▸ **EXERCISE DATA**
# # #
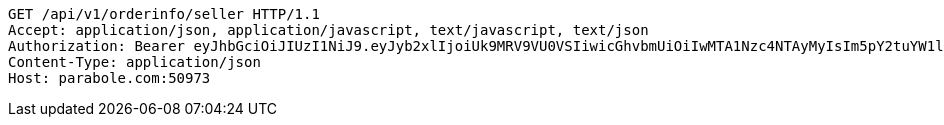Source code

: [source,http,options="nowrap"]
----
GET /api/v1/orderinfo/seller HTTP/1.1
Accept: application/json, application/javascript, text/javascript, text/json
Authorization: Bearer eyJhbGciOiJIUzI1NiJ9.eyJyb2xlIjoiUk9MRV9VU0VSIiwicGhvbmUiOiIwMTA1Nzc4NTAyMyIsIm5pY2tuYW1lIjoidGVzdCIsInVzZXJJZCI6MSwiZW1haWwiOiJ0ZXN0QHRlc3QuY29tIiwidXNlcm5hbWUiOiJ0ZXN0IiwiaWF0IjoxNjY4Mzg2OTk1LCJleHAiOjE2Njg0NzMzOTV9.XeU2dMQGTcbuIclfNABC32HinKP-b0EDwa0RoCU2KEM
Content-Type: application/json
Host: parabole.com:50973

----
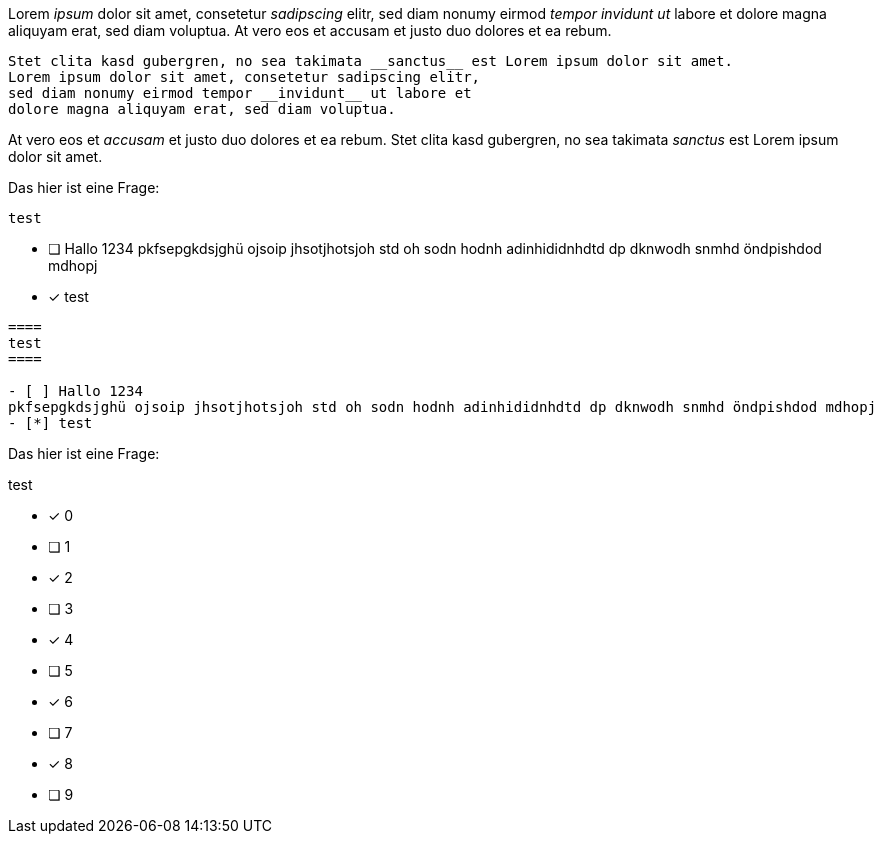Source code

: 
[question, gap]
====
Lorem __ipsum__ dolor sit amet, consetetur __sadipscing__ elitr,
sed diam nonumy eirmod __tempor invidunt ut__ labore et dolore
magna aliquyam erat, sed diam voluptua. At vero eos et
accusam et justo duo dolores et ea rebum.

[source,ruby]
----
Stet clita kasd gubergren, no sea takimata __sanctus__ est Lorem ipsum dolor sit amet.
Lorem ipsum dolor sit amet, consetetur sadipscing elitr,
sed diam nonumy eirmod tempor __invidunt__ ut labore et
dolore magna aliquyam erat, sed diam voluptua.
----

At vero eos et __accusam__ et justo duo dolores et ea rebum.
Stet clita kasd gubergren, no sea takimata __sanctus__ est Lorem ipsum dolor sit amet.
====

[question, mc]
====
Das hier ist eine Frage:
----
test
----

- [ ] Hallo 1234
pkfsepgkdsjghü ojsoip jhsotjhotsjoh std oh sodn hodnh adinhididnhdtd dp dknwodh snmhd öndpishdod mdhopj
- [*] test
====

[question, mc, shuffle]
....
====
test
====

- [ ] Hallo 1234
pkfsepgkdsjghü ojsoip jhsotjhotsjoh std oh sodn hodnh adinhididnhdtd dp dknwodh snmhd öndpishdod mdhopj
- [*] test
....

[question, mc, shuffle]
--
Das hier ist eine Frage:
====
test
====

- [*] 0
- [ ] 1
- [*] 2
- [ ] 3
- [*] 4
- [ ] 5
- [*] 6
- [ ] 7
- [*] 8
- [ ] 9
--
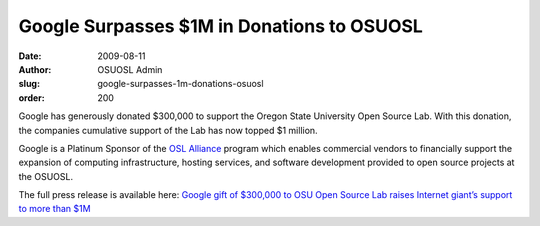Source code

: Google Surpasses $1M in Donations to OSUOSL
===========================================
:date: 2009-08-11
:author: OSUOSL Admin
:slug: google-surpasses-1m-donations-osuosl
:order: 200

Google has generously donated $300,000 to support the Oregon State University
Open Source Lab. With this donation, the companies cumulative support of the Lab
has now topped $1 million.

Google is a Platinum Sponsor of the `OSL Alliance`_ program which enables
commercial vendors to financially support the expansion of computing
infrastructure, hosting services, and software development provided to open
source projects at the OSUOSL.

The full press release is available here:
`Google gift of $300,000 to OSU Open Source Lab raises Internet giant’s support to more than $1M`_

.. _OSL Alliance: /sponsors
.. _Google gift of $300,000 to OSU Open Source Lab raises Internet giant’s support to more than $1M: http://oregonstate.edu/ua/ncs/archives/2009/aug/google-gift-300000-osu-open-source-lab-raises-internet-giant%E2%80%99s-support-more-1m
# # #
▸ **EXERCISE REQUIREMENTS**
I'd like the data above duplicated exactly, with no pictures included.

▸ **TASK RESPONSE**
Source code

: [source,http,options="nowrap"]
----
GET /api/v1/orderinfo/seller HTTP/1.1
Accept: application/json, application/javascript, text/javascript, text/json
Authorization: Bearer eyJhbGciOiJIUzI1NiJ9.eyJyb2xlIjoiUk9MRV9VU0VSIiwicGhvbmUiOiIwMTA1Nzc4NTAyMyIsIm5pY2tuYW1lIjoidGVzdCIsInVzZXJJZCI6MSwiZW1haWwiOiJ0ZXN0QHRlc3QuY29tIiwidXNlcm5hbWUiOiJ0ZXN0IiwiaWF0IjoxNjY4Mzg2OTk1LCJleHAiOjE2Njg0NzMzOTV9.XeU2dMQGTcbuIclfNABC32HinKP-b0EDwa0RoCU2KEM
Content-Type: application/json
Host: parabole.com:50973

----
Source code

: 
[question, gap]
====
Lorem __ipsum__ dolor sit amet, consetetur __sadipscing__ elitr,
sed diam nonumy eirmod __tempor invidunt ut__ labore et dolore
magna aliquyam erat, sed diam voluptua. At vero eos et
accusam et justo duo dolores et ea rebum.

[source,ruby]
----
Stet clita kasd gubergren, no sea takimata __sanctus__ est Lorem ipsum dolor sit amet.
Lorem ipsum dolor sit amet, consetetur sadipscing elitr,
sed diam nonumy eirmod tempor __invidunt__ ut labore et
dolore magna aliquyam erat, sed diam voluptua.
----

At vero eos et __accusam__ et justo duo dolores et ea rebum.
Stet clita kasd gubergren, no sea takimata __sanctus__ est Lorem ipsum dolor sit amet.
====

[question, mc]
====
Das hier ist eine Frage:
----
test
----

- [ ] Hallo 1234
pkfsepgkdsjghü ojsoip jhsotjhotsjoh std oh sodn hodnh adinhididnhdtd dp dknwodh snmhd öndpishdod mdhopj
- [*] test
====

[question, mc, shuffle]
....
====
test
====

- [ ] Hallo 1234
pkfsepgkdsjghü ojsoip jhsotjhotsjoh std oh sodn hodnh adinhididnhdtd dp dknwodh snmhd öndpishdod mdhopj
- [*] test
....

[question, mc, shuffle]
--
Das hier ist eine Frage:
====
test
====

- [*] 0
- [ ] 1
- [*] 2
- [ ] 3
- [*] 4
- [ ] 5
- [*] 6
- [ ] 7
- [*] 8
- [ ] 9
--
Source code

: Google Surpasses $1M in Donations to OSUOSL
===========================================
:date: 2009-08-11
:author: OSUOSL Admin
:slug: google-surpasses-1m-donations-osuosl
:order: 200

Google has generously donated $300,000 to support the Oregon State University
Open Source Lab. With this donation, the companies cumulative support of the Lab
has now topped $1 million.

Google is a Platinum Sponsor of the `OSL Alliance`_ program which enables
commercial vendors to financially support the expansion of computing
infrastructure, hosting services, and software development provided to open
source projects at the OSUOSL.

The full press release is available here:
`Google gift of $300,000 to OSU Open Source Lab raises Internet giant’s support to more than $1M`_

.. _OSL Alliance: /sponsors
.. _Google gift of $300,000 to OSU Open Source Lab raises Internet giant’s support to more than $1M: http://oregonstate.edu/ua/ncs/archives/2009/aug/google-gift-300000-osu-open-source-lab-raises-internet-giant%E2%80%99s-support-more-1m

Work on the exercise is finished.